Collected data
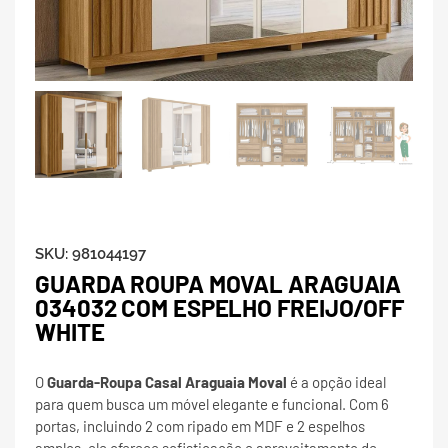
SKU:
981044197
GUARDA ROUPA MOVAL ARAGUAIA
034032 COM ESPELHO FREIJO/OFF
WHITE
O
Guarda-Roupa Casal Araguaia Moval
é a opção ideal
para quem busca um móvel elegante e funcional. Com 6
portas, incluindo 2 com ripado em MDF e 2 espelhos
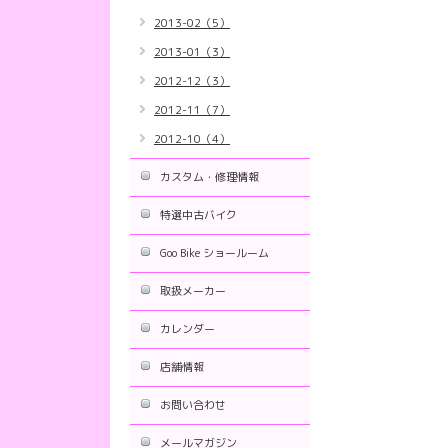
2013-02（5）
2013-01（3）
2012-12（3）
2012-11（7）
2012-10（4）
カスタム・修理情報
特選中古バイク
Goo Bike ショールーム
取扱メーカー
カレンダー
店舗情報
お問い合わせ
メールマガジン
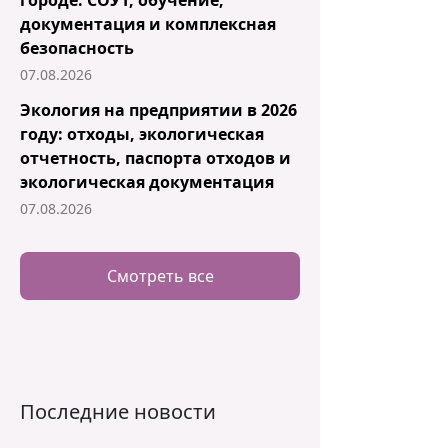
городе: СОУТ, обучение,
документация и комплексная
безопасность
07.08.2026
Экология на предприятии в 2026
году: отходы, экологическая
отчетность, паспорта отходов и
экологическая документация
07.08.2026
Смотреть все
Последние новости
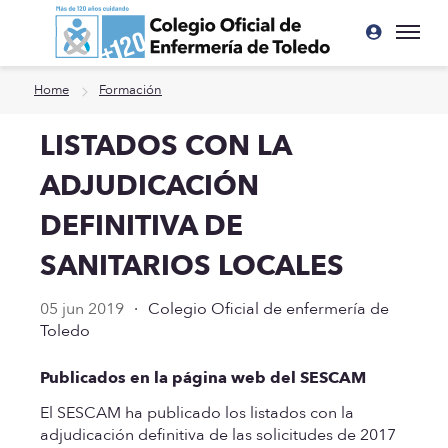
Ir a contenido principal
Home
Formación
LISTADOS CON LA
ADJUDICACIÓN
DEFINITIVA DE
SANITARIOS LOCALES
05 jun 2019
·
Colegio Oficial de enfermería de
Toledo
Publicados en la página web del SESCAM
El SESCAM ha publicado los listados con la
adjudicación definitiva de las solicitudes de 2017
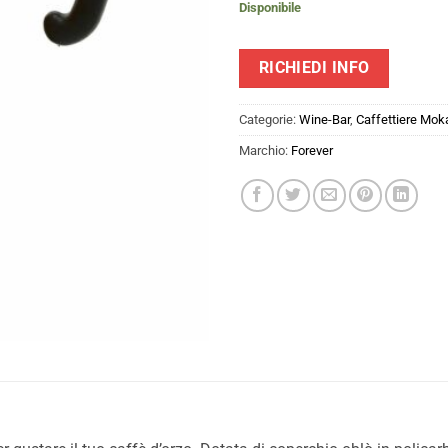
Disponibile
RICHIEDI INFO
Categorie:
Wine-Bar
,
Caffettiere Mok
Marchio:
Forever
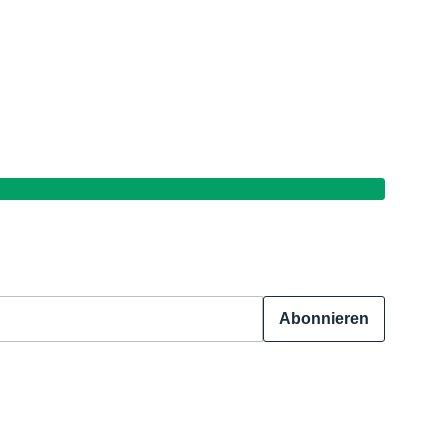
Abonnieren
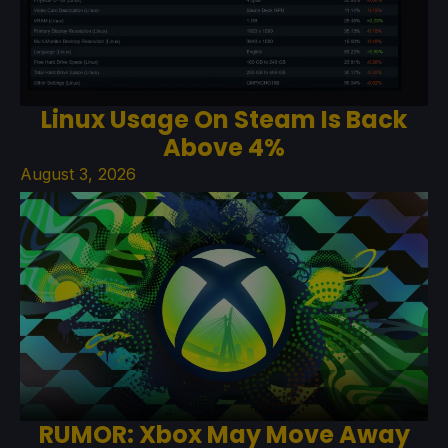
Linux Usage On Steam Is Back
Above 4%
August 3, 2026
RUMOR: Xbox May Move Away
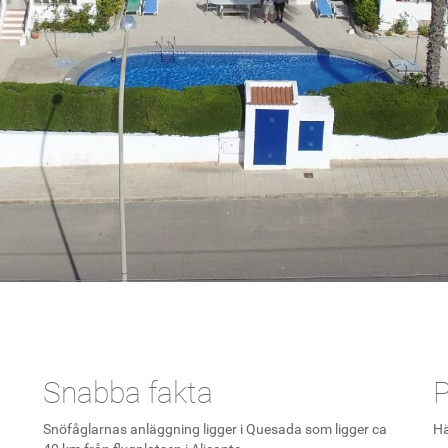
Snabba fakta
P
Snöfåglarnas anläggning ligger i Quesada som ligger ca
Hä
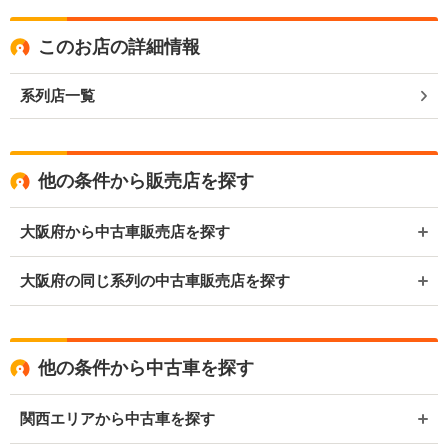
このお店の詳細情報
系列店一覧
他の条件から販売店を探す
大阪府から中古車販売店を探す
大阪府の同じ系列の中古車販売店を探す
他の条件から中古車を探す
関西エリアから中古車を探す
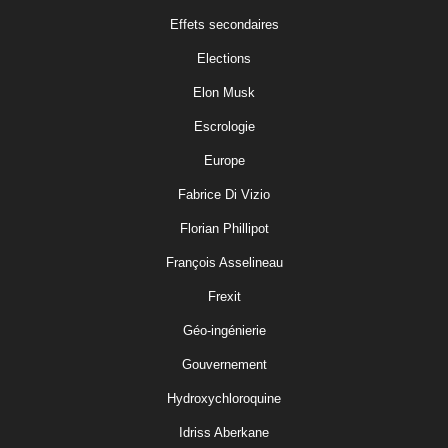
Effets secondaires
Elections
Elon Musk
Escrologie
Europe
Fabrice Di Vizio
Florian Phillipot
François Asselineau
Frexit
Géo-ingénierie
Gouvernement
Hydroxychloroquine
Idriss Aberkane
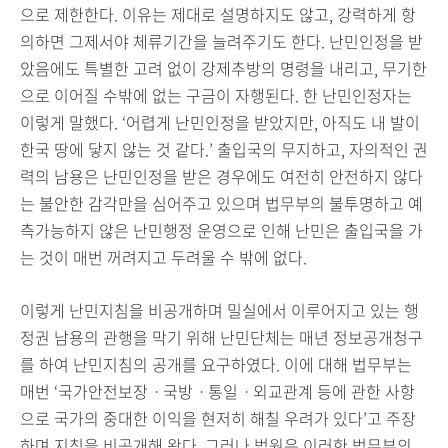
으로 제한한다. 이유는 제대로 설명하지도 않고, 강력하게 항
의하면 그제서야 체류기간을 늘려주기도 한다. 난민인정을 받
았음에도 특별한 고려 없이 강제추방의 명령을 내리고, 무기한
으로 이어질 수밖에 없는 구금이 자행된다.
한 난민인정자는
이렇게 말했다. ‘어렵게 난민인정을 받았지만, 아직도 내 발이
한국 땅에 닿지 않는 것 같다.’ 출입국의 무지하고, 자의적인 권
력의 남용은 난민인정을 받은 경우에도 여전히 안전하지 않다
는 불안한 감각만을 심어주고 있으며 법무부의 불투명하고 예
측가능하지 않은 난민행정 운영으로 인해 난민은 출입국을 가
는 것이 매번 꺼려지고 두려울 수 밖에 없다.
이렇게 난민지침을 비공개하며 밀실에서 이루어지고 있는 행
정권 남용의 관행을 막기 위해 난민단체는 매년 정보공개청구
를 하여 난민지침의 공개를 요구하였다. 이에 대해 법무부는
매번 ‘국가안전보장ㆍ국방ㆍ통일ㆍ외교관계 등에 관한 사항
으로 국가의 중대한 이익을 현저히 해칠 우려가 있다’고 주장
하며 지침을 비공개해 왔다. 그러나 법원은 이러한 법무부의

# [EXERCISE PROMPT]
Identify all lines in the records above with the word "법무부의".

# [RESPONSE TO THE TASK]
는 불안한 감각만을 심어주고 있으며 법무부의 불투명하고 예
하며 지침을 비공개해 왔다. 그러나 법원은 이러한 법무부의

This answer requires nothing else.